Task to carry out: Please reproduce the records, omitting nothing and changing nothing.

(Extracted page text data)
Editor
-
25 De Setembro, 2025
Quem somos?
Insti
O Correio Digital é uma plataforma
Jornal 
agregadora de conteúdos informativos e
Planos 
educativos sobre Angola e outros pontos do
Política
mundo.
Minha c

Reply:
Editor
-
25 De Setembro, 2025
Quem somos?
Insti
O Correio Digital é uma plataforma
Jornal 
agregadora de conteúdos informativos e
Planos 
educativos sobre Angola e outros pontos do
Política
mundo.
Minha c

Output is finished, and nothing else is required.